Videogames are at their best when they transport us to another world. Whether it be the chance to save an alien planet or to live in a parallel universe where we have something resembling athletic ability, videogames let us see what it would be like to live in other places and times. Unfortunately, sometimes those lives are really, really terrible. Here are the 7 videogames worlds you seriously don't want to live in.
Whoo boy. You sure picked a great place to live! We've got a baseball stadium. It's all the way across town. And a park. It's only a few feet square, but it's there! A hospital across the river. It's not powered right now, but we're working on it. A police station. Okay, maybe there aren't any roads going to it, but how are you supposed to keep everything connected when tornadoes come through every few years?
Okay, you look worried. So I'll be straight with you: our mayor is only 11 years old. And I know, I know - that seems a little young for someone to be responsible for the lives of hundreds of thousands of people. And you're right: he's going to throw a few tornados at you to keep you on your toes. And sometimes he'll set taxes super high just to see what happens. But here's the good news: you're living right next to a nuclear power plant because people wanted more residential zones and Mayor Kid was in a bad mood because of Mom stuff.
Oh, hey, also, your wife is cheating on you. Mayor Kid is also her god and told her to. Sorry.
Sorry, weary traveler. I know you've been chased by bears and crabs and ghouls, but there are only three beds in this inn. And they're all taken. Also this town isn't that safe because all the guards have bad knees. They used to be soldiers, but then got their knees...ah, forget it. Ask them. They'll tell you. It's, like, their one thing they talk about.
But enough bad news - you're looking for something a more... interesting way to spend your night, am I right? Yes. I see that I am. Lucky for you, this inn keeps women with certain talents. They look exactly like men, but with a mop on their head. You like?

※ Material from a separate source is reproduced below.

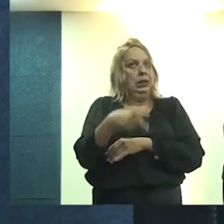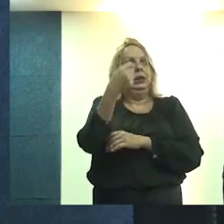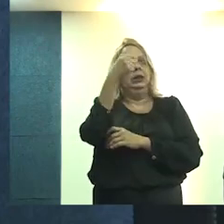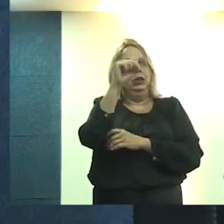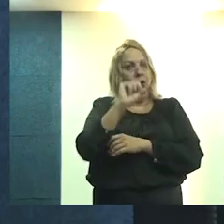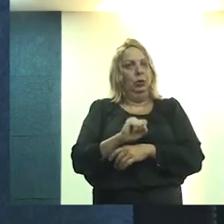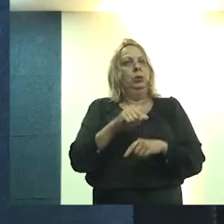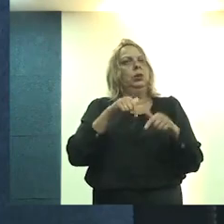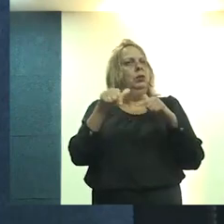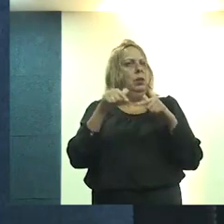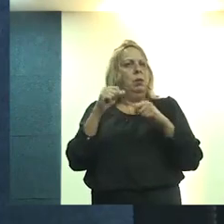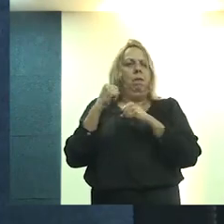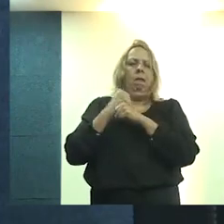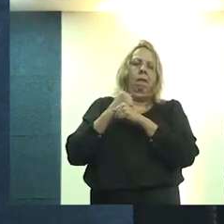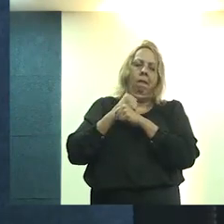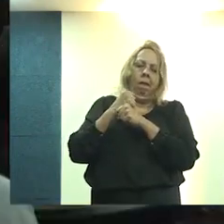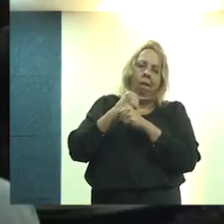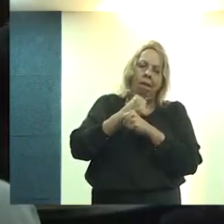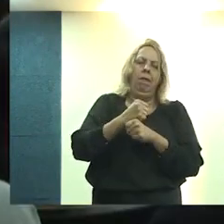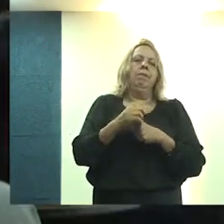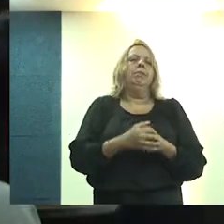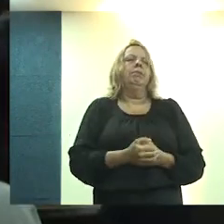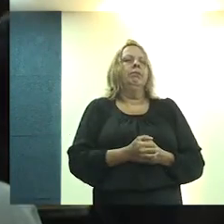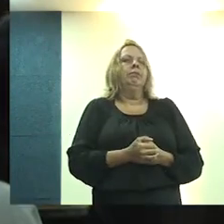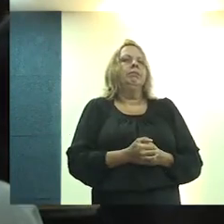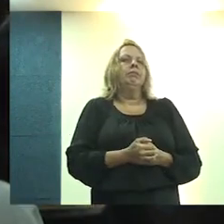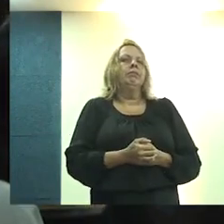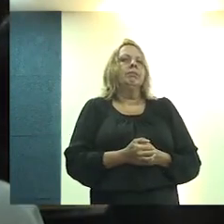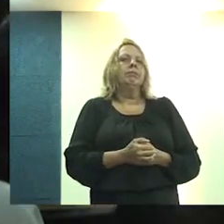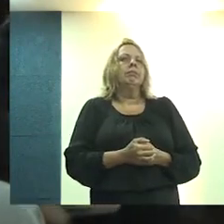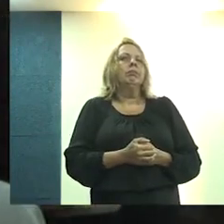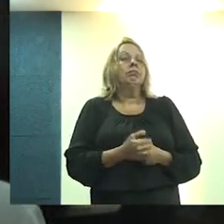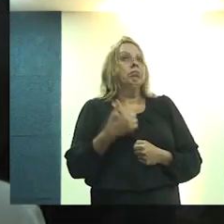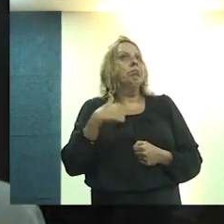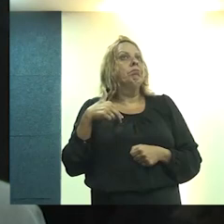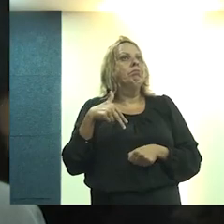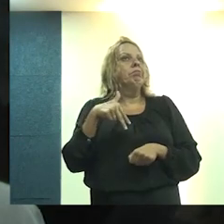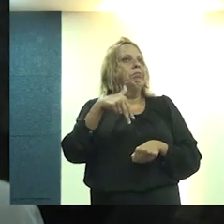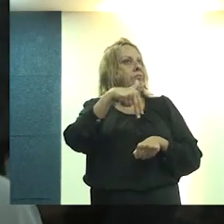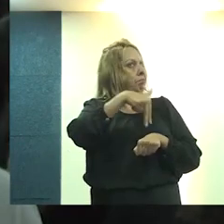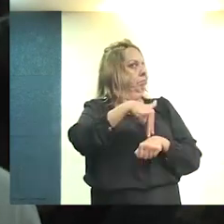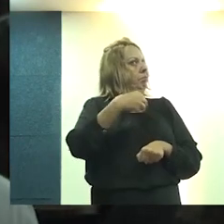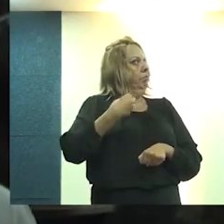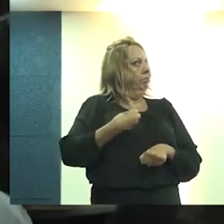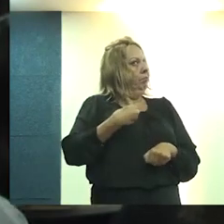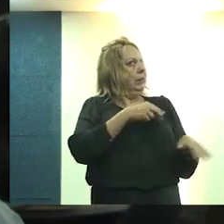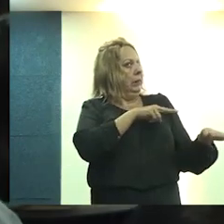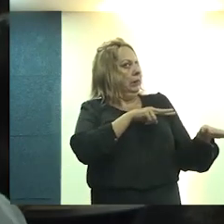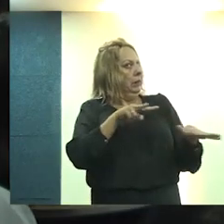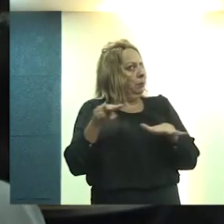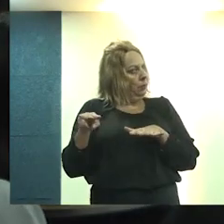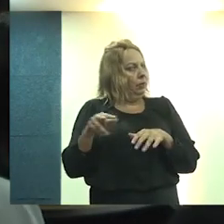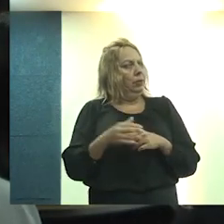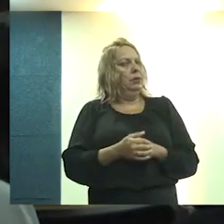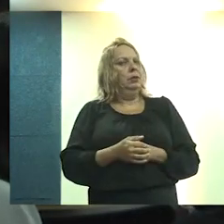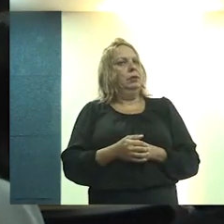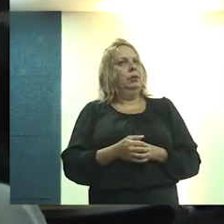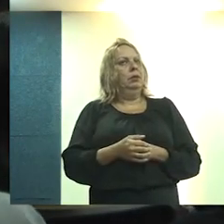Sergipe, trabalho há muitos anos e fiz questão de participar dessa semana,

Don't leave so soon. It's nighttime, and there is literally every type of monster possible a few feet outside the door. Besides, you've been robbed and you're totally naked now. You didn't notice?
Good morning! What's the weather looking like? Another foggy day? Yep. Fog. Just more fog. Still foggy, after all that fog from fog season. But, hey, maybe it will stay foggy for once instead of turning into a blood mist that gets on everything and won't wash out of your clothes.
Ah, crap. Spoke too soon. There are the air raid sirens.
Looks like some dude who murdered his family has shown up to town with amnesia again. Now all the nurses are going to start flinging themselves all over the place so this doofus can pay for his sins. Which also probably means the bridge to the coffee shop has disappeared, so this is going to be a real great morning.
Ugh. Thanks a lot, The Order.
More like The Disorder with all the problems they cause around here, am I right?